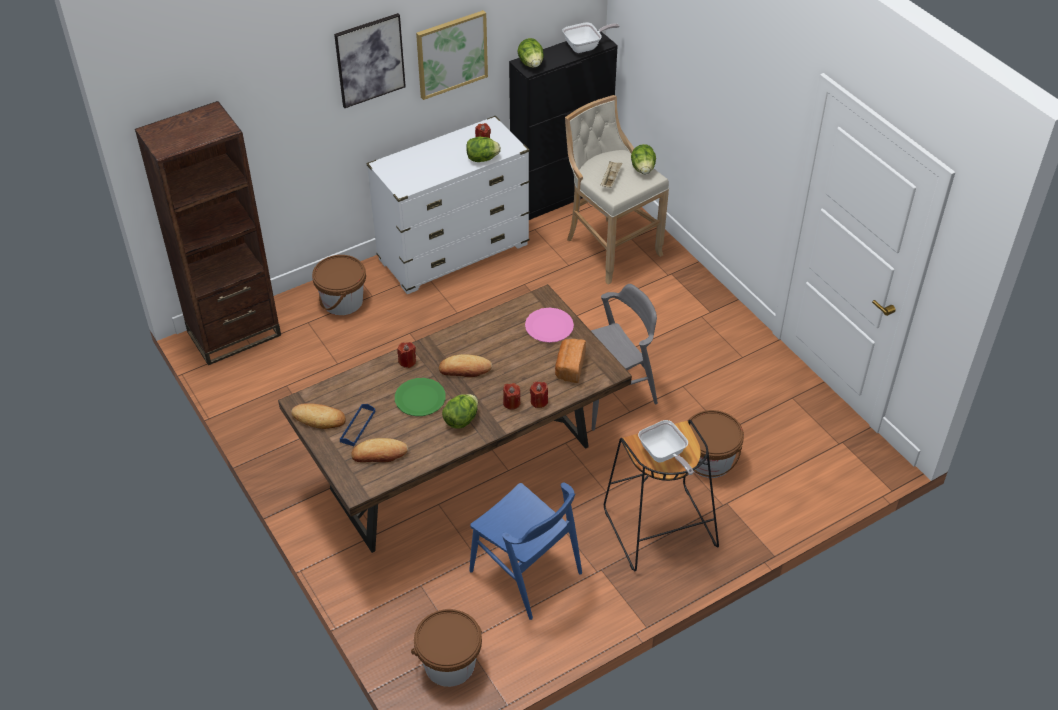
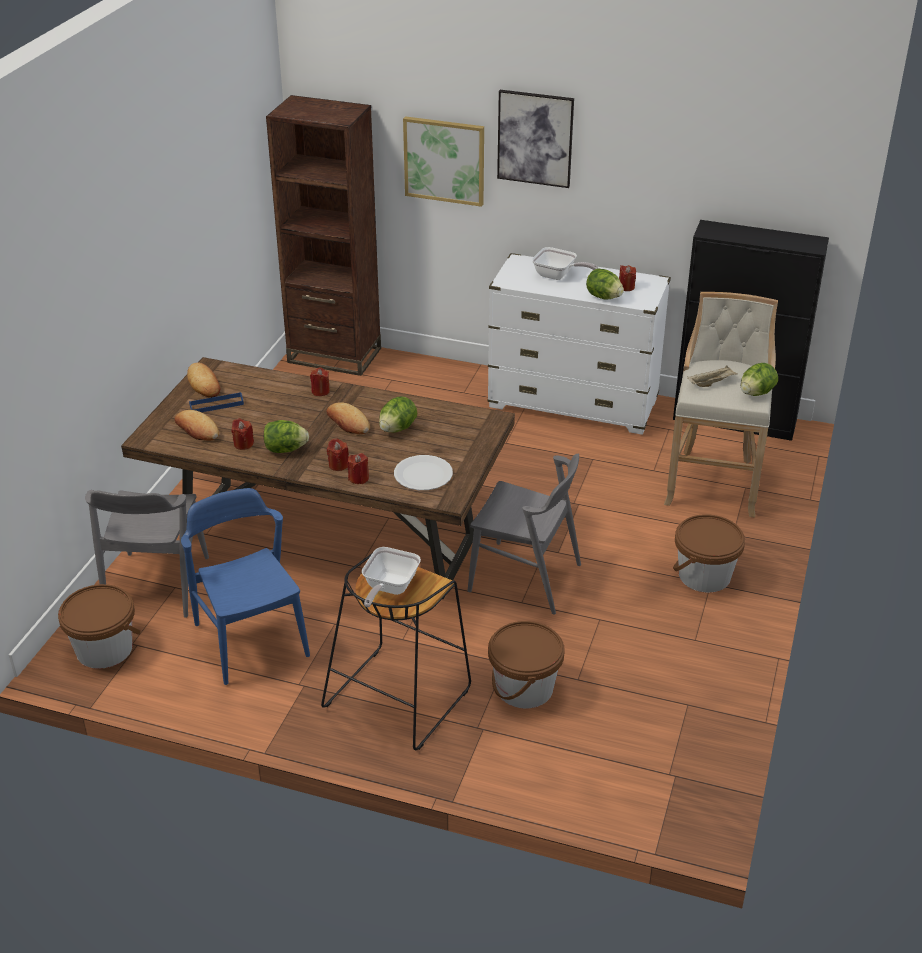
camera: 50 degrees right, 10 degrees down
(342, 301) = (437, 382): brown bucket -> brown bucket (704, 575)
(406, 595) = (156, 585): none -> grey chair
(420, 398) = (285, 418): green plate -> none
(428, 438) = (243, 444): none -> red candle
(451, 54) = (631, 177): picture -> picture (444, 160)
(526, 572) = (251, 640): blue chair -> blue chair turned 150 degrees clockwise
(531, 64) = (715, 230): lettuce -> lettuce (397, 428)
(549, 326) = (461, 439): pink plate -> none
(569, 367) = (423, 474): bread -> white plate
(585, 47) = (790, 242): frying pan -> frying pan (558, 276)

_ _ _ _

#### Required action
Exactly the lines from the one that holds "(549, 326) = (461, 439): pink plate -> none" through the final line of the records above should be written out, and only those.

#### Solution for this exercise
(549, 326) = (461, 439): pink plate -> none
(569, 367) = (423, 474): bread -> white plate
(585, 47) = (790, 242): frying pan -> frying pan (558, 276)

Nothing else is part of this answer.